Consigne 1 — D'après l'extrait, quel article du règlement des constructions de 1988 exige l'inventaire communal ?
Consigne 2 — Recopiez fidèlement le passage de l'extrait qui va de « mercredi 25 avril » jusqu'à « tout. C’est simple. ».

Extrait —
..............................

Archive pour avril 2012

La danse de Saint-Georges, encore

mercredi 25 avril 2012

« Nous touchons au but. Les listes sont terminées ainsi que les trois quarts des fiches »,  nous apprend aujourd’hui dans le journal Bernard Attinger, en charge de l’inventaire communal. Nous en sommes très contents. Rappelons que cet inventaire est exigé par l’article 96 du règlement des constructions de 1988, il y a de cela 24 ans. Comme cet inventaire n’est pas dynamique, et que tout le monde attend qu’il soit fini pour commencer à bosser, eh ben entre-temps on casse tout. C’est simple.

« De manière plus globale, il faut savoir être raisonnable. Tout ne peut pas être conservé« , nous rassure enfin l’homme de l’art, qui est à sa profession ce que l’archéologue cantonal est à la sienne: un fossoyeur. Car enfin, n’est-on pas en mesure d’attendre de l’architecte en charge de l’inventaire communal un peu plus de combativité? Il faut savoir être raisonnable, dit-il. Renvoyons le compliment aux promoteurs, qui depuis 60 ans se fourrent dans les poches les centaines de millions du bétonnage aveugle.

L’architecte Perraudin, qui est sans doute un brave homme, va gagner plusieurs billets dans l’opération du Clos Saint-Georges, devisée à plus de 20 millions. 10%? 15%? Voilà qui fait beaucoup d’argent pour un seul homme! Surtout que c’est une tradition familiale : c’est papa Perraudin qui, en 1952,  a foutu par terre le Grand-Hôtel de Sion, construit en 1896 par le bureau de Kalbermatten pour l’hôtelier Jean Anzévui :

 

« Vaste bâtiment à trois corps, […] idéalement placé au milieu d’un grand jardin, proche à la fois de la gare et de la vieille ville, l’hôtel répond aux attentes d’une clientèle aisée par sa situation et son confort. 80 lits en 1913 » peut-on lire dans l’INSA vol. 9 (Inventaire suisse d’architecture, 1850-1920 : villes. La notice sur Sion, dont sont extraites la plupart des illustrations de cet article, a été rédigée par Catherine Raemy-Berthod).

Si le but est de densifier la ville, peut-on m’expliquer pourquoi on a laissé démolir un bâtiment historique pour en construire un autre d’une volumétrie semblable? Le siège de la Banque cantonale dans un ancien hôtel de la fin du XIXe, ça a de la gueule, aussi. Oui mais voilà : ça rapporte un peu moins d’argent.

Si le but est de densifier, peut-on m’expliquer pourquoi on n’a rien construit à la place des anciennes caves Bonvin place de la Gare? On a densifié les places de parc? ah d’accord.

..............................

Lignes de données —
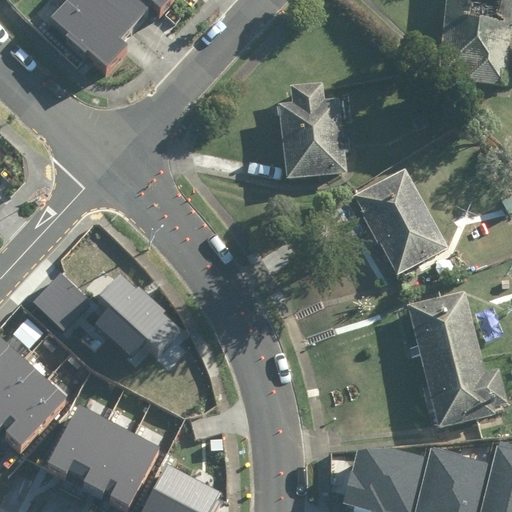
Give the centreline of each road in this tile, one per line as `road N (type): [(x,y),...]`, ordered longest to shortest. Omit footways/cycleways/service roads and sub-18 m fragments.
road 1 (residential): [(109,160),(201,256),(238,312),(274,426),(278,511)]
road 2 (residential): [(109,160),(265,0)]
road 3 (residential): [(0,279),(109,160)]
road 4 (residential): [(0,60),(109,160)]
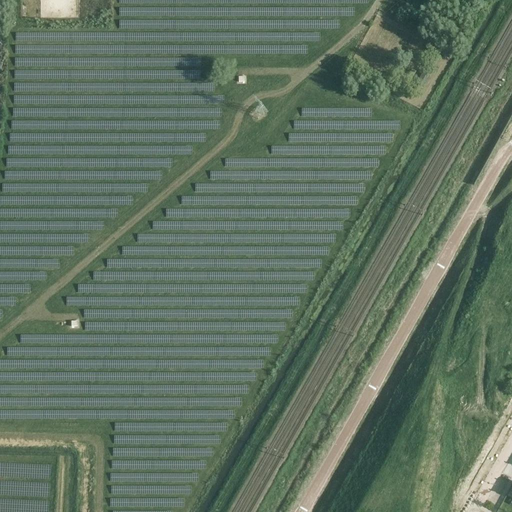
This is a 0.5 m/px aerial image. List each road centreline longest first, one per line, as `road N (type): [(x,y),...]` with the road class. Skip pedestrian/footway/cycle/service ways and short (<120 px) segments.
road 1 (track): [(381,0),(281,88),(246,100),(231,132),(0,331)]
road 2 (unclassified): [(302,511),(511,147)]
road 3 (track): [(0,432),(94,439),(99,511)]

..............................

Réponse 1 — L'article 96.

Réponse 2 —
mercredi 25 avril 2012

« Nous touchons au but. Les listes sont terminées ainsi que les trois quarts des fiches »,  nous apprend aujourd’hui dans le journal Bernard Attinger, en charge de l’inventaire communal. Nous en sommes très contents. Rappelons que cet inventaire est exigé par l’article 96 du règlement des constructions de 1988, il y a de cela 24 ans. Comme cet inventaire n’est pas dynamique, et que tout le monde attend qu’il soit fini pour commencer à bosser, eh ben entre-temps on casse tout. C’est simple.